Second, he questions whether quantification is valuable when often the theory is rejected. The way I look at it, the parameters are inputs into the models and will likely have relevance in many settings. Suppose you have a labor supply / labor demand model and you want to use it to analyze an increase in the minimum wage. The model makes a prediction and you could use this prediction as a basis for anticipating the effect of the policy. The predicted change in unemployment will be a function of the labor supply elasticity and the labor demand elasticity. You can certainly estimate these parameters without testing the model. Suppose you find that there is no change in employment in the short run and a somewhat larger change in employment as time passes. This would of course be a rejection of the simple model but it would suggest ways of modifying the model to accommodate the new observations. Moreover, the parameter estimates retain their usefulness even if the model is rejected.

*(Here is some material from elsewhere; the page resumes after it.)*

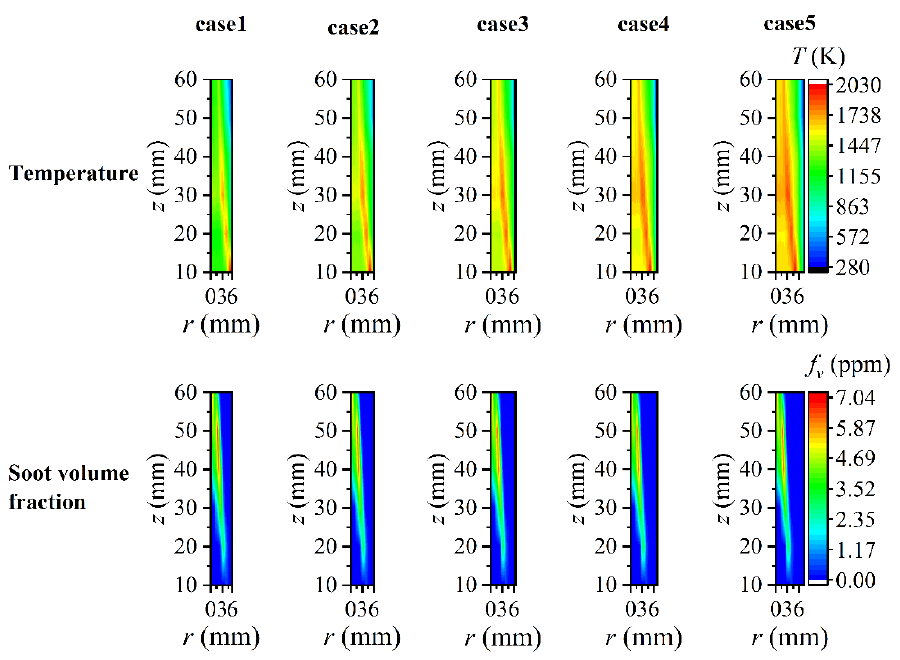
Figure 19. The exact flame temperature and soot volume fraction considering different reconstruction boundaries.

Noah’s claim that empirical puzzles are easy to come by is simply wrong. Noah’s (intentionally) facetious example would only be a puzzle if we had some reason to believe the theory a priori. None of the puzzles in macroeconomics have trivial explanations. Here’s an example: inventory accumulation is strongly procyclical (a basic observation). Is this a puzzle for demand driven business cycle theories? (No – see Bils and Kahn 2000!). Here is another example: the real relative price of investment is countercyclical (again a simple observation). Is this a puzzle? It might be. If one thinks that fluctuations in investment demand is an important cause of business cycles then you might think that this real price would be pro-cyclical. It’s not. Should we retain this observation? Is it acceptable to highlight this observation as a puzzle? I think the answer to both questions is ‘yes’. Of course, one way to avoid puzzles is to simply avoid trying to explain the data. You can’t lose a race if you don’t run it.

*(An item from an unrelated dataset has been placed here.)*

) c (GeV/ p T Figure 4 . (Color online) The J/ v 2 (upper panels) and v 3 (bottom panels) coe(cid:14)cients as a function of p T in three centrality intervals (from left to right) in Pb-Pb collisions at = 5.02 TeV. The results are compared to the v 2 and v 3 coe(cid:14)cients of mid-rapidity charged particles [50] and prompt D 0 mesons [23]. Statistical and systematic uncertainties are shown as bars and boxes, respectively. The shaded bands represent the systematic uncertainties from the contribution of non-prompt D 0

There is the famous example of Johannes Kepler who tested the heliocentric theory of the universe (proposed by Copernicus). His model assumed that planets orbited the sun in perfectly circular orbits. Unfortunately, the data rejected the model. He later tried different orbital patterns and discovered that the heliocentric theory worked if the planets followed elliptical orbits. Was the intermediate stage of rejection (and depression, confusion, …) a sign that his efforts were wasted? Not at all. The famous Princeton mathematician Andrew Wiles once compared his work to stumbling around in a darkened room. This is an excellent analogy and I often have to remind myself that confusion and frustration are the norm.
Caballero is certainly correct about macro/finance being at the periphery rather than at the core of macro. It used to be that price rigidity was at the core while financial market imperfections were at the periphery. I suspect this is slowly changing. If you are going to try to understand the financial crisis, you will need to have a model that has a central role for financial market failures.